Superior hardness–corrosion-resistance combination in a Co-, Cu-modified Ni–Cr–Mo alloy via multiple nanoscale segregation mechanisms

Abstract

Hardening of Ni–Cr–Mo corrosion-resistant alloys facilitates the expansion of their industrial applications; however, it remains challenging. Herein, we report significant hardening in a Co-, Cu-modified Ni–Cr–Mo alloy under appropriate cold swaging/aging conditions. Age-hardening occurred over a relatively short period (∼0.5 h) and became clear upon cold-swaging to an area reduction of ≥60%, exhibiting peak hardness at 500–600 °C. Exceptional hardness (HV599), unattainable in conventional Ni–Cr–Mo alloys, was obtained after aging.

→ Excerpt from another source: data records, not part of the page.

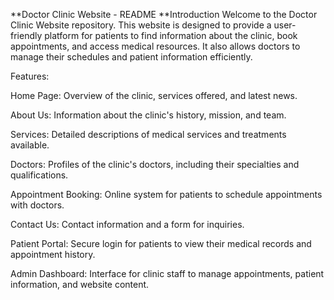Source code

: **Doctor Clinic Website - README
**Introduction
Welcome to the Doctor Clinic Website repository. This website is designed to provide a user-friendly platform for patients to find information about the clinic, book appointments, and access medical resources. It also allows doctors to manage their schedules and patient information efficiently.

Features:

Home Page: Overview of the clinic, services offered, and latest news.

About Us: Information about the clinic's history, mission, and team.

Services: Detailed descriptions of medical services and treatments available.

Doctors: Profiles of the clinic's doctors, including their specialties and qualifications.

Appointment Booking: Online system for patients to schedule appointments with doctors.

Contact Us: Contact information and a form for inquiries.

Patient Portal: Secure login for patients to view their medical records and appointment history.

Admin Dashboard: Interface for clinic staff to manage appointments, patient information, and website content.
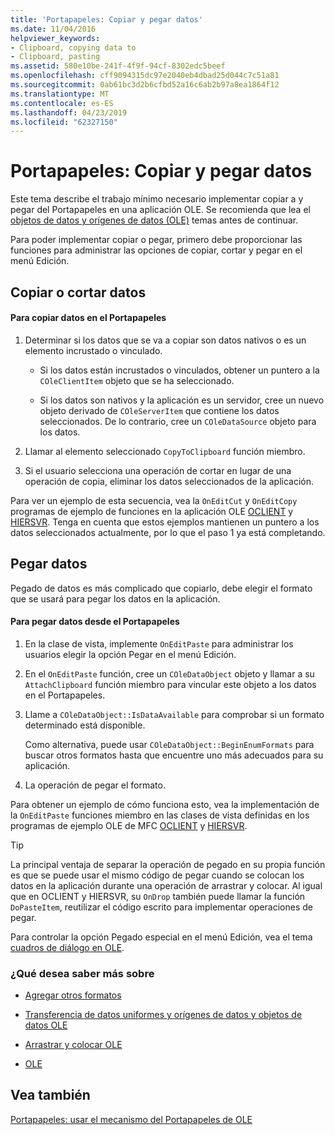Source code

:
 ```yaml
---
title: 'Portapapeles: Copiar y pegar datos'
ms.date: 11/04/2016
helpviewer_keywords:
- Clipboard, copying data to
- Clipboard, pasting
ms.assetid: 580e10be-241f-4f9f-94cf-8302edc5beef
ms.openlocfilehash: cff9094315dc97e2040eb4dbad25d044c7c51a81
ms.sourcegitcommit: 0ab61bc3d2b6cfbd52a16c6ab2b97a8ea1864f12
ms.translationtype: MT
ms.contentlocale: es-ES
ms.lasthandoff: 04/23/2019
ms.locfileid: "62327150"
---
```

# <a name="clipboard-copying-and-pasting-data"></a>Portapapeles: Copiar y pegar datos

Este tema describe el trabajo mínimo necesario implementar copiar a y pegar del Portapapeles en una aplicación OLE. Se recomienda que lea el [objetos de datos y orígenes de datos (OLE)](../mfc/data-objects-and-data-sources-ole.md) temas antes de continuar.

Para poder implementar copiar o pegar, primero debe proporcionar las funciones para administrar las opciones de copiar, cortar y pegar en el menú Edición.

##  <a name="_core_copying_or_cutting_data"></a> Copiar o cortar datos

#### <a name="to-copy-data-to-the-clipboard"></a>Para copiar datos en el Portapapeles

1. Determinar si los datos que se va a copiar son datos nativos o es un elemento incrustado o vinculado.

   - Si los datos están incrustados o vinculados, obtener un puntero a la `COleClientItem` objeto que se ha seleccionado.

   - Si los datos son nativos y la aplicación es un servidor, cree un nuevo objeto derivado de `COleServerItem` que contiene los datos seleccionados. De lo contrario, cree un `COleDataSource` objeto para los datos.

1. Llamar al elemento seleccionado `CopyToClipboard` función miembro.

1. Si el usuario selecciona una operación de cortar en lugar de una operación de copia, eliminar los datos seleccionados de la aplicación.

Para ver un ejemplo de esta secuencia, vea la `OnEditCut` y `OnEditCopy` programas de ejemplo de funciones en la aplicación OLE [OCLIENT](../overview/visual-cpp-samples.md) y [HIERSVR](../overview/visual-cpp-samples.md). Tenga en cuenta que estos ejemplos mantienen un puntero a los datos seleccionados actualmente, por lo que el paso 1 ya está completando.

##  <a name="_core_pasting_data"></a> Pegar datos

Pegado de datos es más complicado que copiarlo, debe elegir el formato que se usará para pegar los datos en la aplicación.

#### <a name="to-paste-data-from-the-clipboard"></a>Para pegar datos desde el Portapapeles

1. En la clase de vista, implemente `OnEditPaste` para administrar los usuarios elegir la opción Pegar en el menú Edición.

1. En el `OnEditPaste` función, cree un `COleDataObject` objeto y llamar a su `AttachClipboard` función miembro para vincular este objeto a los datos en el Portapapeles.

1. Llame a `COleDataObject::IsDataAvailable` para comprobar si un formato determinado está disponible.

   Como alternativa, puede usar `COleDataObject::BeginEnumFormats` para buscar otros formatos hasta que encuentre uno más adecuados para su aplicación.

1. La operación de pegar el formato.

Para obtener un ejemplo de cómo funciona esto, vea la implementación de la `OnEditPaste` funciones miembro en las clases de vista definidas en los programas de ejemplo OLE de MFC [OCLIENT](../overview/visual-cpp-samples.md) y [HIERSVR](../overview/visual-cpp-samples.md).

> [!TIP]
>  La principal ventaja de separar la operación de pegado en su propia función es que se puede usar el mismo código de pegar cuando se colocan los datos en la aplicación durante una operación de arrastrar y colocar. Al igual que en OCLIENT y HIERSVR, su `OnDrop` también puede llamar la función `DoPasteItem`, reutilizar el código escrito para implementar operaciones de pegar.

Para controlar la opción Pegado especial en el menú Edición, vea el tema [cuadros de diálogo en OLE](../mfc/dialog-boxes-in-ole.md).

### <a name="what-do-you-want-to-know-more-about"></a>¿Qué desea saber más sobre

- [Agregar otros formatos](../mfc/clipboard-adding-other-formats.md)

- [Transferencia de datos uniformes y orígenes de datos y objetos de datos OLE](../mfc/data-objects-and-data-sources-ole.md)

- [Arrastrar y colocar OLE](../mfc/drag-and-drop-ole.md)

- [OLE](../mfc/ole-background.md)

## <a name="see-also"></a>Vea también

[Portapapeles: usar el mecanismo del Portapapeles de OLE](../mfc/clipboard-using-the-ole-clipboard-mechanism.md)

Scanning transmission electron microscopy revealed that multiple nanoscale segregation mechanisms, including Suzuki segregation at stacking faults and Cr-rich nanodomains within the severely cold-swaged face-centered cubic matrix, were responsible for the resultant hardening. Furthermore, segregation of Cu, alongside Cr and Mo, along the deformation-induced boundaries induced a fine dispersion of nanoscale Cu precipitates throughout the matrix, imparting further hardening. A superior combination of hardness and corrosion performance was realized through this strategy.